Frank, really appreciate that detailed explanation and looking forward to see initial data. Thanks a lot.

You're welcome.

Our next question comes from James Malloy with Alliance Global Partners. Please proceed

with your question.

Hey Frank, good morning. Thank you for taking my question. Just a quick follow up on 003. Have you guys announced the enrollment of the first patient yet? Did I miss that? Or what's the expectation on that? And then any anecdotal comments from the docs on enrollment and how sort of that's proceeding or how the conversations are going with the potential enrollees?

No, we have not made it public how enrollment is going. So as you know, James, once the sites are activated, the sites actually have a number of internal processes they will undergo followed by screening of patients. So the patients have to be screened. That's part of the process of getting all these patients into the trial. This process is occurring as we continue to activate more sites. And the goal is to hopefully eventually get to a steady recruitment state. Also, as you know, the larger sites such as Mayo Clinic take longer to activate and get going. So our goal here is to update the markets when we have a much better idea of how enrollment is going and when we are able to approximately estimate when we're going to get to that interim data readout point. So we will provide more updates when we have much better insight into how the recruitment rates should be and when we'll get to those data readout points.

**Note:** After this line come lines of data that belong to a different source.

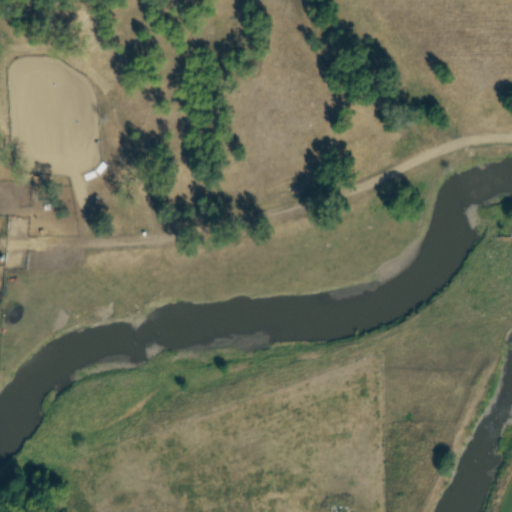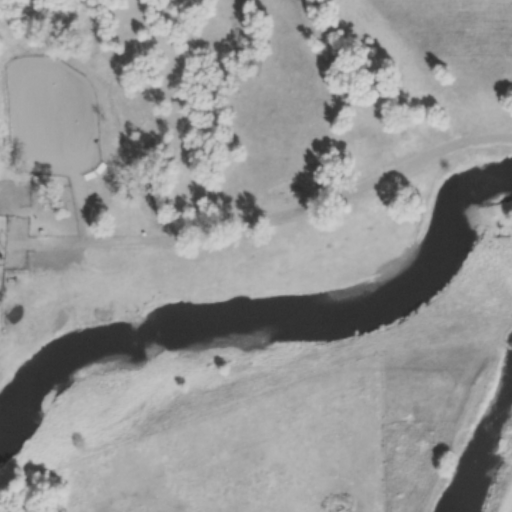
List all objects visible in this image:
river: (429, 249)
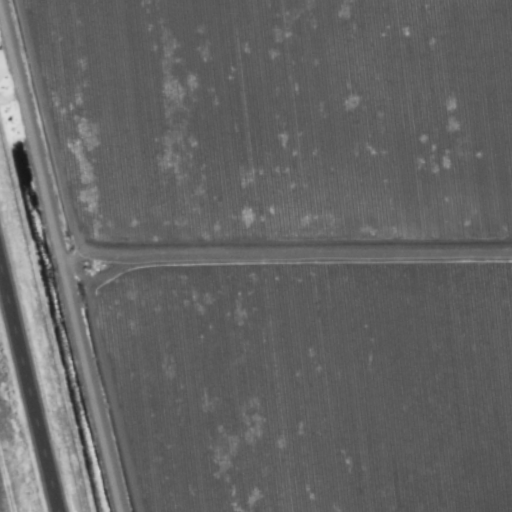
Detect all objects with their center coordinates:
road: (35, 358)
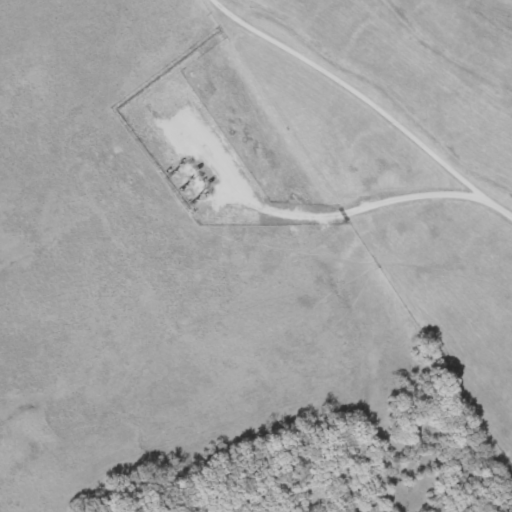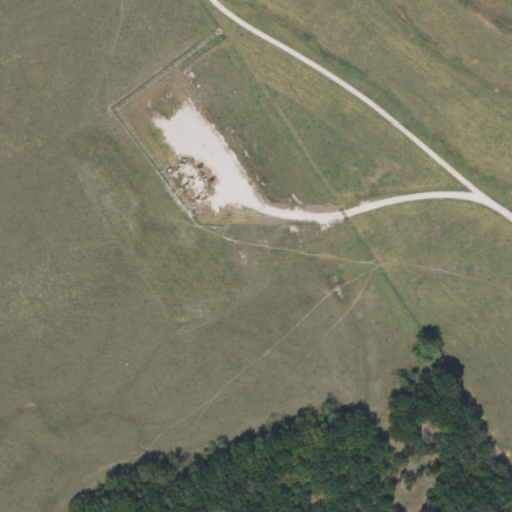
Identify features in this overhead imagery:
road: (369, 100)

That makes sense. Just starting the trial. I'm trying to guess that yet, I guess. And then maybe on a mechanistic looking at the print for the OPEX for the quarters, is this sort of the level we should expect going forward or you expect that to kind of ramp up going through 25, 26?

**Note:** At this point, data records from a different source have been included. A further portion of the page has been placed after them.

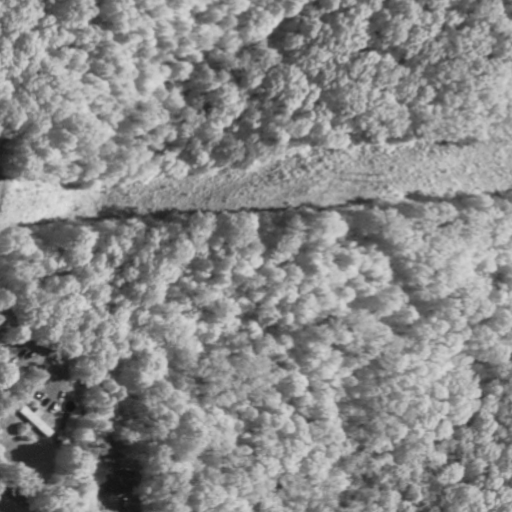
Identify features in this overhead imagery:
road: (19, 326)
building: (29, 422)
building: (100, 482)
road: (19, 497)
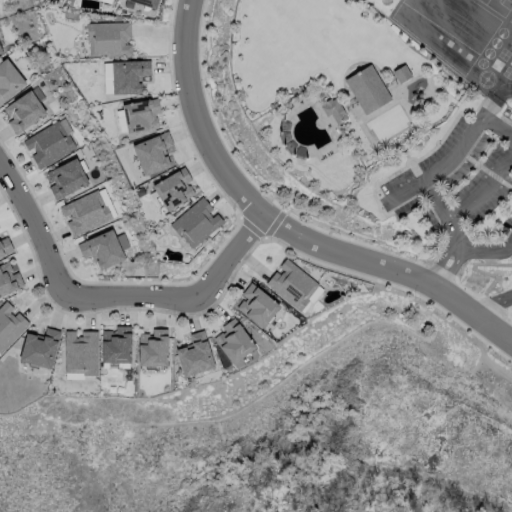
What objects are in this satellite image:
building: (110, 0)
building: (146, 2)
building: (109, 38)
building: (0, 51)
building: (128, 75)
building: (8, 80)
building: (367, 89)
road: (495, 99)
park: (323, 107)
building: (333, 110)
building: (23, 111)
building: (140, 114)
building: (50, 143)
building: (152, 152)
road: (440, 168)
building: (66, 178)
building: (173, 188)
road: (486, 189)
road: (509, 198)
road: (445, 212)
building: (196, 222)
road: (279, 227)
building: (5, 246)
building: (101, 249)
road: (441, 261)
road: (453, 269)
building: (8, 279)
building: (291, 283)
road: (108, 299)
road: (493, 304)
building: (257, 305)
building: (10, 324)
building: (233, 340)
building: (116, 345)
building: (39, 348)
building: (152, 348)
building: (80, 352)
building: (194, 354)
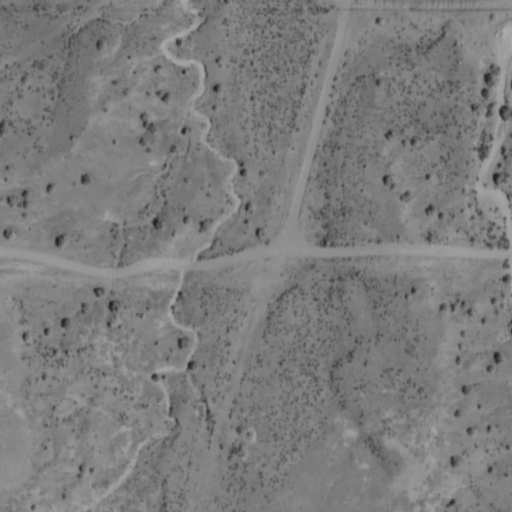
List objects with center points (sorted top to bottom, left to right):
road: (310, 141)
road: (253, 253)
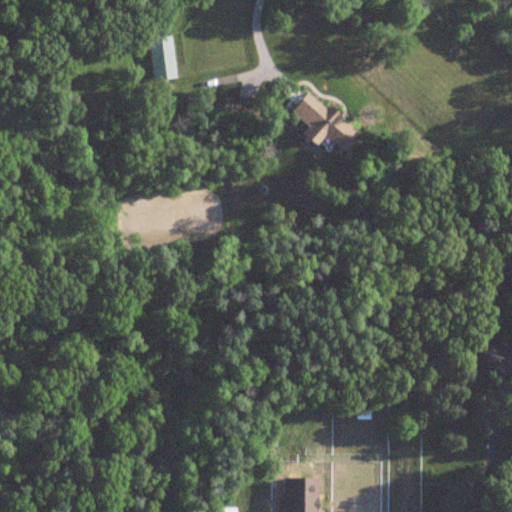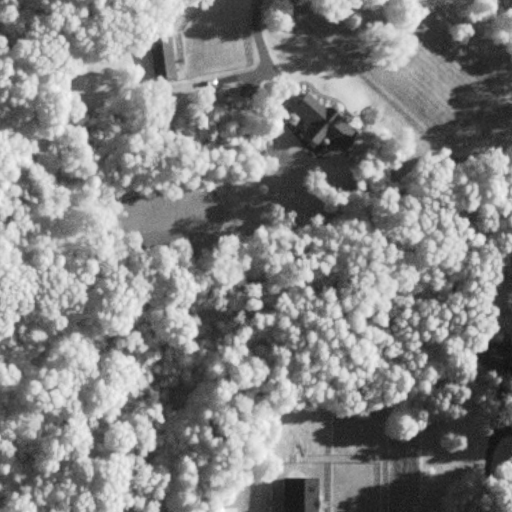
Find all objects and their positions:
road: (258, 43)
building: (159, 58)
building: (318, 121)
road: (490, 453)
building: (296, 495)
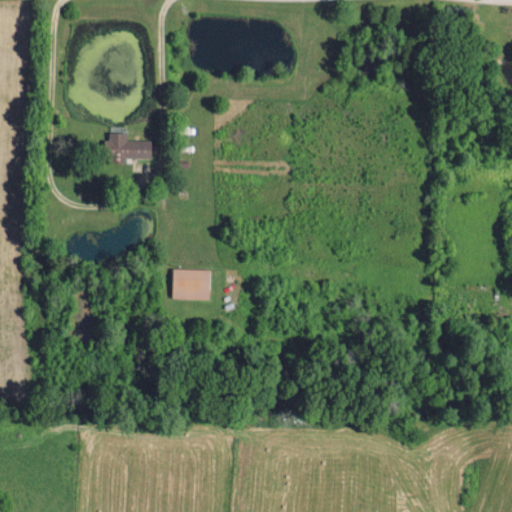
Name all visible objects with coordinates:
road: (489, 0)
building: (124, 148)
building: (189, 282)
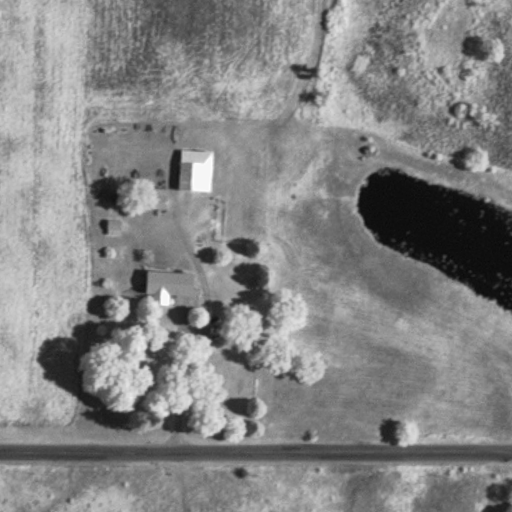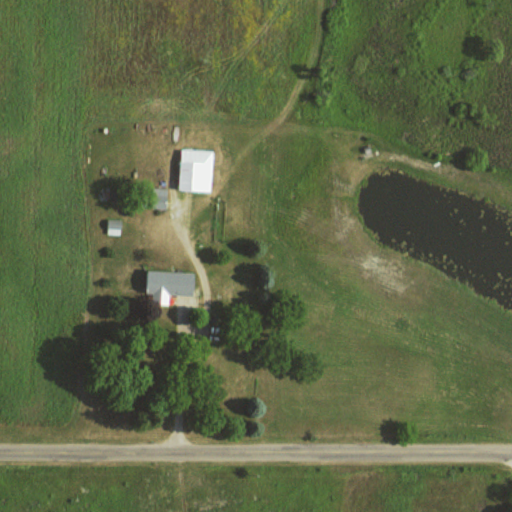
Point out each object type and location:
building: (195, 170)
building: (114, 226)
building: (168, 285)
road: (256, 458)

Lars, I'll hand it over to you for that.

Hey, Jim. This is Lars here. Yes, we don't currently provide financial guidance, but I think it's fair to say that we're happy the trial has been started well the way it has. And as you probably are aware, we do tend to see a bit of a higher spend in the first couple of quarters as we get the zero up and running. So I think without giving you any specific numbers, I think we see a relatively stable in terms of the trial spend going forward.

Great. Thank you very much for taking the questions.

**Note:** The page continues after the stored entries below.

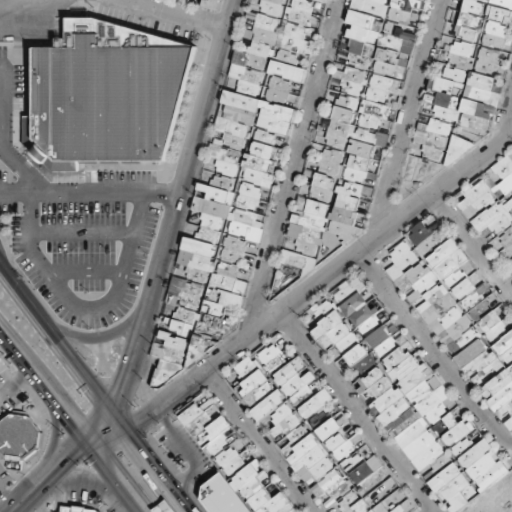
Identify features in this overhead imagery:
parking lot: (72, 227)
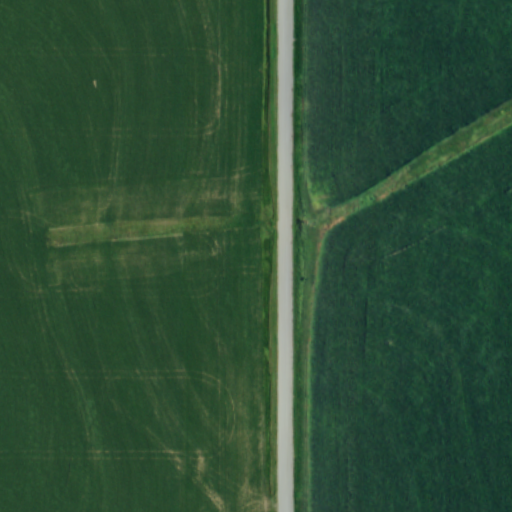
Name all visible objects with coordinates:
road: (288, 255)
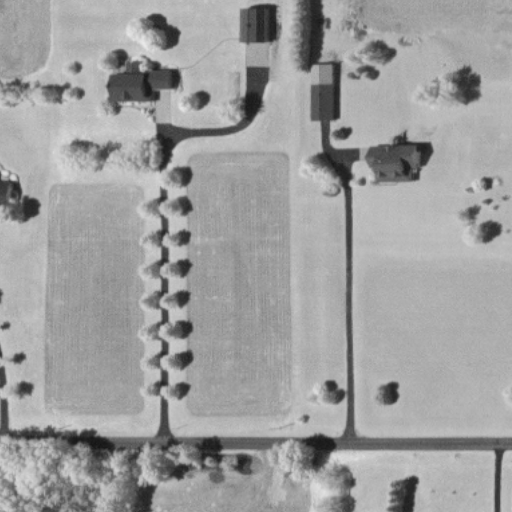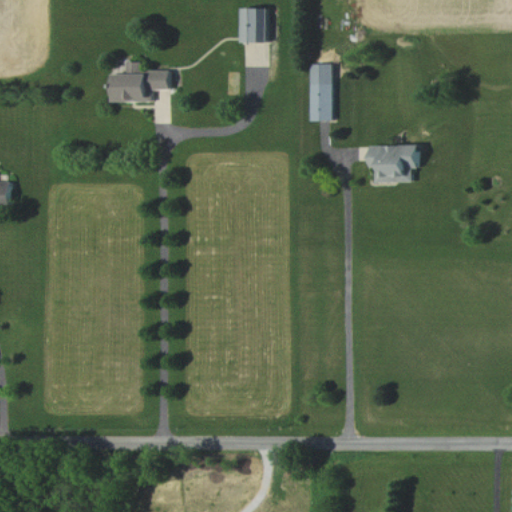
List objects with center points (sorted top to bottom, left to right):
building: (256, 23)
building: (140, 81)
building: (324, 91)
building: (397, 160)
road: (164, 282)
road: (350, 300)
road: (4, 395)
road: (256, 439)
road: (499, 475)
road: (268, 478)
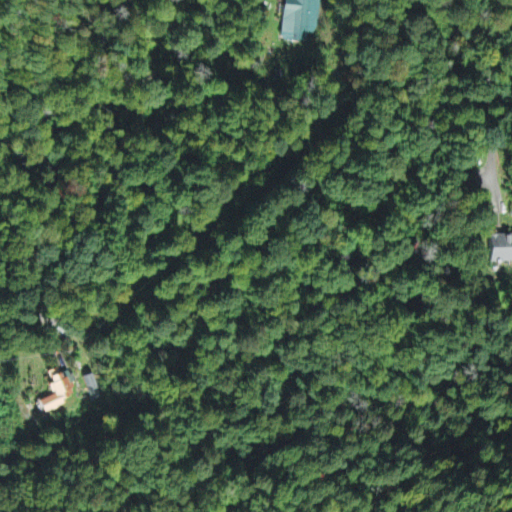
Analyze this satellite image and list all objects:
building: (300, 18)
building: (299, 20)
road: (73, 102)
road: (490, 103)
road: (31, 236)
building: (500, 244)
building: (500, 248)
building: (90, 382)
building: (60, 384)
building: (58, 390)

There are no further questions at this time. I would now

like to turn the floor back over to Dr. Frank Biduodou for closing comments.

Thank you, operator. In closing, we are very pleased to have initiated the VersaL 002 Registrational Trial this quarter. This study is the first Phase III clinical trial specifically in the growing population of HPV-15 positive head and neck cancer. We are excited based on the strong VersaL 002 results and our fast track designation about the potential for versamine HPV in head and neck cancer. We expect to provide updated results from our ongoing Phase II VersaL 002 study at ASCO in a couple of weeks. Our engagement with investors and clinical investigators has validated our approach and the long-term opportunity that we believe the HPV-16 targeted immunotherapy presents in the HPV-16 positive head and neck cancer indication. We look forward to keeping you updated on our progress and thank you very much again for your time and support. Thanks a lot.

This includes today's teleconference. You may disconnect your lines at this time. Thank you for your participation.